▸ **The task**:
Reproduce the stretch of data from the line containing "Document page, 1654x931 pixels." through the line containing "list Why? Look", character for character.

=====

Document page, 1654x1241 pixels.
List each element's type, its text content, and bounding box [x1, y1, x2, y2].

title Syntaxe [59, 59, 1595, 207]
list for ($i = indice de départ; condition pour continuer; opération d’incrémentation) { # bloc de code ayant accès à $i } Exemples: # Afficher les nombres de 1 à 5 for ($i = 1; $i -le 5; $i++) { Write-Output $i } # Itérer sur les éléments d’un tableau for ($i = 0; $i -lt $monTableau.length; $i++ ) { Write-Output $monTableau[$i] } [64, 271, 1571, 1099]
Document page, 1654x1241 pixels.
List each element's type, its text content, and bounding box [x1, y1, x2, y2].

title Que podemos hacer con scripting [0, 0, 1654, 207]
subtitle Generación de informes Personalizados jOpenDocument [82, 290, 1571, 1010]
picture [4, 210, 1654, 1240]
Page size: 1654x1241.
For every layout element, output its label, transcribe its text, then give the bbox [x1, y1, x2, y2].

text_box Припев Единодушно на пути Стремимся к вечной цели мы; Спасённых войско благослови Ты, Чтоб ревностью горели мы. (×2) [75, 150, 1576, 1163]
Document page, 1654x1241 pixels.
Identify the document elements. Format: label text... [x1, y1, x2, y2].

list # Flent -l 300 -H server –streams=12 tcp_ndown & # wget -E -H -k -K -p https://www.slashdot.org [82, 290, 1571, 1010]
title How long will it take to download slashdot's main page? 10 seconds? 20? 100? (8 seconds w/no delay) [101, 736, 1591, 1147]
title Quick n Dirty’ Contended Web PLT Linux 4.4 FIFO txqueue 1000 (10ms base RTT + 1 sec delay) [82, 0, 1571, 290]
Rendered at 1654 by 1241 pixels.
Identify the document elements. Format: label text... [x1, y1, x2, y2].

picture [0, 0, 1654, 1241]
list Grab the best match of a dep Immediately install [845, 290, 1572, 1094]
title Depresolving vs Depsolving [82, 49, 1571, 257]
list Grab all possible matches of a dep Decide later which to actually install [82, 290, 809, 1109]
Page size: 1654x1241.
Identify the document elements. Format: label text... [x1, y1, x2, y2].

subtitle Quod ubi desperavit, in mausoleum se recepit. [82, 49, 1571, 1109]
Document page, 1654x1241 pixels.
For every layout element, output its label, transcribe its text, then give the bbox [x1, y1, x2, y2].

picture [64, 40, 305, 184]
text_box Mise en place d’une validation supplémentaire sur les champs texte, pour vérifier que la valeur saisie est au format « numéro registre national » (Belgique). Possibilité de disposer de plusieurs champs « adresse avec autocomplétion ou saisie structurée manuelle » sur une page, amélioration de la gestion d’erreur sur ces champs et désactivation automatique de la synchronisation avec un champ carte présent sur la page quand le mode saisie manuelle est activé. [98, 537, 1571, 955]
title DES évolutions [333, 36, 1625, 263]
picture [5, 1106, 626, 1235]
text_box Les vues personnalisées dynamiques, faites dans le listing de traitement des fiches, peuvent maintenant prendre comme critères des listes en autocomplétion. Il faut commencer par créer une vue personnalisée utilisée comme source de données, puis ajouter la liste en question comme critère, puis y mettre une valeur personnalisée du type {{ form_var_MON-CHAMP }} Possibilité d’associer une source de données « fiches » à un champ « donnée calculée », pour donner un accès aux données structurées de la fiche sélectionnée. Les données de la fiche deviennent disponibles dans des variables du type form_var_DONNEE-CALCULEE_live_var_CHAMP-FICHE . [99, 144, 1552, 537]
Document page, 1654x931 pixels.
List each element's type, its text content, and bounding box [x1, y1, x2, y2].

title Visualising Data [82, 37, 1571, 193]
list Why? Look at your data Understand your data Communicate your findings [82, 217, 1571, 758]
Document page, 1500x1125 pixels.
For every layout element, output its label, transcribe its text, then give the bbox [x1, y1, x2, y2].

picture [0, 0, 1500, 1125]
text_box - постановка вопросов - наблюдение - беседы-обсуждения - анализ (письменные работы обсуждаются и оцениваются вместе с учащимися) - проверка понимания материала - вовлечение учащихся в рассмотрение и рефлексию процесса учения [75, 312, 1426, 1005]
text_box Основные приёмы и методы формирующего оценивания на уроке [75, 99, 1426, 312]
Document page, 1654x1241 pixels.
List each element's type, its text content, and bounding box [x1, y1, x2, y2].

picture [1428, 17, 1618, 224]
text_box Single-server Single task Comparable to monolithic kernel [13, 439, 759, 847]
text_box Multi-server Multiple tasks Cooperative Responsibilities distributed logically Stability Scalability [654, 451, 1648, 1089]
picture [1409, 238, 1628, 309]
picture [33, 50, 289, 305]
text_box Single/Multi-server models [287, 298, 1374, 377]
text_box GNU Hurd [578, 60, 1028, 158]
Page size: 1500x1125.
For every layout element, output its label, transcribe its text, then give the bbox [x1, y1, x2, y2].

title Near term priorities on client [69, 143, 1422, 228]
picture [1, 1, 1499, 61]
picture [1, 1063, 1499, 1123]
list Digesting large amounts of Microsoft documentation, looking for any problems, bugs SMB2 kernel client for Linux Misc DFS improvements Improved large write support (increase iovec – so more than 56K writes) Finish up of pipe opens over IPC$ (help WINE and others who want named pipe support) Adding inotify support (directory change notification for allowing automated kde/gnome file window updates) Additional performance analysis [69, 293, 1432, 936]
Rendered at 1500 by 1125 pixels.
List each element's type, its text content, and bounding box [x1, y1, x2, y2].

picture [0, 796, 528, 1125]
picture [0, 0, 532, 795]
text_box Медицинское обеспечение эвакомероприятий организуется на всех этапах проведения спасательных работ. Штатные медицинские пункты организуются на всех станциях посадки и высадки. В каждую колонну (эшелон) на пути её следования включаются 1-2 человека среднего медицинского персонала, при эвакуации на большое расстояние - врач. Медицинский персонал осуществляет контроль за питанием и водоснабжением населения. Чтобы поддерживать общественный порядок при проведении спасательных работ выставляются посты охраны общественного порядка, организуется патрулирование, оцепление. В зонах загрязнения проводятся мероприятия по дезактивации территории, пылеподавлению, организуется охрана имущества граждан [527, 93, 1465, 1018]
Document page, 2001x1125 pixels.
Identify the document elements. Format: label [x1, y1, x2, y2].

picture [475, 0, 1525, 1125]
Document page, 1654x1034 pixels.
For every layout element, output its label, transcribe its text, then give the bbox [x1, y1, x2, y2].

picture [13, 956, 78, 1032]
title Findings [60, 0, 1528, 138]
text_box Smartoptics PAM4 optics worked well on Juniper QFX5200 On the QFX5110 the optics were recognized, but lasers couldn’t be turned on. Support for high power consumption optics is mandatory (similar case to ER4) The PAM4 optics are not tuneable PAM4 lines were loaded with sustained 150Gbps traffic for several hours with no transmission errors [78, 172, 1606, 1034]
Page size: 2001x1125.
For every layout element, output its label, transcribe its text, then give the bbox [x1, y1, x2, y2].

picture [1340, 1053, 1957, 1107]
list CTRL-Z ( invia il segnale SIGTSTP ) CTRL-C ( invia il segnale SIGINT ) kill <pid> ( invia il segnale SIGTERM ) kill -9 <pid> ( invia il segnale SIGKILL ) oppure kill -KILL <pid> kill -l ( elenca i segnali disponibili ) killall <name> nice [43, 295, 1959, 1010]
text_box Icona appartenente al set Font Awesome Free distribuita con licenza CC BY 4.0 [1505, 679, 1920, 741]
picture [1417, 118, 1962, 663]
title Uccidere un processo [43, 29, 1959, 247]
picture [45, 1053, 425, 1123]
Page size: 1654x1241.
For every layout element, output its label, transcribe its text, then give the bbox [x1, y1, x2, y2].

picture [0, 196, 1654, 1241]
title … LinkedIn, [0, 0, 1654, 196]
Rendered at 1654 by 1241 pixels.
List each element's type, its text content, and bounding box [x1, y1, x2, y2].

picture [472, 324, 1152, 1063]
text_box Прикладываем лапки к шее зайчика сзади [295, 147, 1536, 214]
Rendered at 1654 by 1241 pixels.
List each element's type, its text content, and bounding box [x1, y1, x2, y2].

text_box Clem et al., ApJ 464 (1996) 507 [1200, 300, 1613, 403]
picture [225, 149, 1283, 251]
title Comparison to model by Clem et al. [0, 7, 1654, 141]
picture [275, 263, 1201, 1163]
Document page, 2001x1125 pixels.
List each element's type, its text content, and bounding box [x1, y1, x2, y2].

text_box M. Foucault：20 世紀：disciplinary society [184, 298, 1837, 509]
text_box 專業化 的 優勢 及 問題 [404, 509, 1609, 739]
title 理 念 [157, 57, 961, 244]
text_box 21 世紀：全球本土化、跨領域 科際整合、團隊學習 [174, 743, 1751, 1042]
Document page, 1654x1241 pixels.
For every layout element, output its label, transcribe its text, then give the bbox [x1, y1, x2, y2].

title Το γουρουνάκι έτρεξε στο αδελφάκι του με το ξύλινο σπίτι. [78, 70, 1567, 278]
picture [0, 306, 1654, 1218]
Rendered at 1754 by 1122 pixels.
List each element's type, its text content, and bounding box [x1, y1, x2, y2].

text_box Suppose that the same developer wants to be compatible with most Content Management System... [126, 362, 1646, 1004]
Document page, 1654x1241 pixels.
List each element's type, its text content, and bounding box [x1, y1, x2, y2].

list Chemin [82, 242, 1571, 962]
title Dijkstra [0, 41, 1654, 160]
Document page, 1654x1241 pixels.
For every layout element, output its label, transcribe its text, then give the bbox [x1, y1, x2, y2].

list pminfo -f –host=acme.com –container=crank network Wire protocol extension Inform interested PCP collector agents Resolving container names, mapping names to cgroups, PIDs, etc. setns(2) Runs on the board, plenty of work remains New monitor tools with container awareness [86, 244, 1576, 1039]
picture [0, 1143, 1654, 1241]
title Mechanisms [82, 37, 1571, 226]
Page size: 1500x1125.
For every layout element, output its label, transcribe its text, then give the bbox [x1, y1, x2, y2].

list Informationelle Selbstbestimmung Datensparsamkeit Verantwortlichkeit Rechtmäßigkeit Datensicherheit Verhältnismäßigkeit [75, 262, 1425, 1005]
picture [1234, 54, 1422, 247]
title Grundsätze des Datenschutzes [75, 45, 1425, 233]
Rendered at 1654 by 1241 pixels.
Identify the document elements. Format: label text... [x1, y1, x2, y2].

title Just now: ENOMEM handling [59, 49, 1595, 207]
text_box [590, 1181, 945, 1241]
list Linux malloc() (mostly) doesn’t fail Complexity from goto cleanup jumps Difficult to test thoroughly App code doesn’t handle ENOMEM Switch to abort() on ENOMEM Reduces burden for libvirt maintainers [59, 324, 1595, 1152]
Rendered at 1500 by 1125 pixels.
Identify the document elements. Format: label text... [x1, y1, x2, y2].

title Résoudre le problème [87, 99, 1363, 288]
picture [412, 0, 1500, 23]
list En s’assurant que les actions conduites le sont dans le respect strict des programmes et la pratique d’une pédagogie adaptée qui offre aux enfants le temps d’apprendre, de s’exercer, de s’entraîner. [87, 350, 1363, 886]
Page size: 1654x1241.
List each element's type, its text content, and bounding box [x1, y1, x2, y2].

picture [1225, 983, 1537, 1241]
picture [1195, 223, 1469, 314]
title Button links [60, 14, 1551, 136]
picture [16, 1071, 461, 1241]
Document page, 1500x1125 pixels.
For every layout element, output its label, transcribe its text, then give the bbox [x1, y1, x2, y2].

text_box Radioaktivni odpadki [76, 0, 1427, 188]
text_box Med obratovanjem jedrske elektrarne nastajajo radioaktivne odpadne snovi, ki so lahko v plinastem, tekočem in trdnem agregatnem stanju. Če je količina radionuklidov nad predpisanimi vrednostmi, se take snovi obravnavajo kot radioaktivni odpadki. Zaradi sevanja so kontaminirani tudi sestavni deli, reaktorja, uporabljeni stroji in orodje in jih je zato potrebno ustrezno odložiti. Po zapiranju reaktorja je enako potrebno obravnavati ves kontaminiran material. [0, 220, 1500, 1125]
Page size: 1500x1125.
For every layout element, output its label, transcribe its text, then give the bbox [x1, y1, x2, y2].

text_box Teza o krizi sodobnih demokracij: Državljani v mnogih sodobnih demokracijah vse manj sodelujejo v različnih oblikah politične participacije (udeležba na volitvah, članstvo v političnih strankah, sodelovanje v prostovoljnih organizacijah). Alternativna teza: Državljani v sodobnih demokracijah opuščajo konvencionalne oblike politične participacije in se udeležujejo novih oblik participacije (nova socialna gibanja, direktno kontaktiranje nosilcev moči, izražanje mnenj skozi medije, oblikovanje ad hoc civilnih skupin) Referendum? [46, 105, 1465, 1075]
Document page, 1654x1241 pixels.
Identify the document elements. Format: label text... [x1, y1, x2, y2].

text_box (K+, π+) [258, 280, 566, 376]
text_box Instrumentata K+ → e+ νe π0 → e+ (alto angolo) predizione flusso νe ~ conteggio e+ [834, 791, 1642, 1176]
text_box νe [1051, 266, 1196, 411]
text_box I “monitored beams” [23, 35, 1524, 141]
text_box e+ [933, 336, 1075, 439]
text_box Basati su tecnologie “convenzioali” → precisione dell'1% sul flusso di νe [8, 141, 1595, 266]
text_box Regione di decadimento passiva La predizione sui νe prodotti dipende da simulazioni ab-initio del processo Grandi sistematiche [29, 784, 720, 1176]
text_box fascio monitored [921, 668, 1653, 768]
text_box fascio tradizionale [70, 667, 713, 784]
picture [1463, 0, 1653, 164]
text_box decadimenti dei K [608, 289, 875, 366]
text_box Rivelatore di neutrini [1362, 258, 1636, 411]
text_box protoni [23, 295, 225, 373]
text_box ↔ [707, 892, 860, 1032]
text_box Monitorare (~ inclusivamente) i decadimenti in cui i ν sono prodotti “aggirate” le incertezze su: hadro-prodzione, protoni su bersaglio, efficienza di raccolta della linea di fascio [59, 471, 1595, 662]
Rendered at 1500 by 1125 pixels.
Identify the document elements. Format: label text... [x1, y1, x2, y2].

=====

▸ **Result of this exercise**:
Document page, 1654x931 pixels.
List each element's type, its text content, and bounding box [x1, y1, x2, y2].

title Visualising Data [82, 37, 1571, 193]
list Why? Look at your data Understand your data Communicate your findings [82, 217, 1571, 758]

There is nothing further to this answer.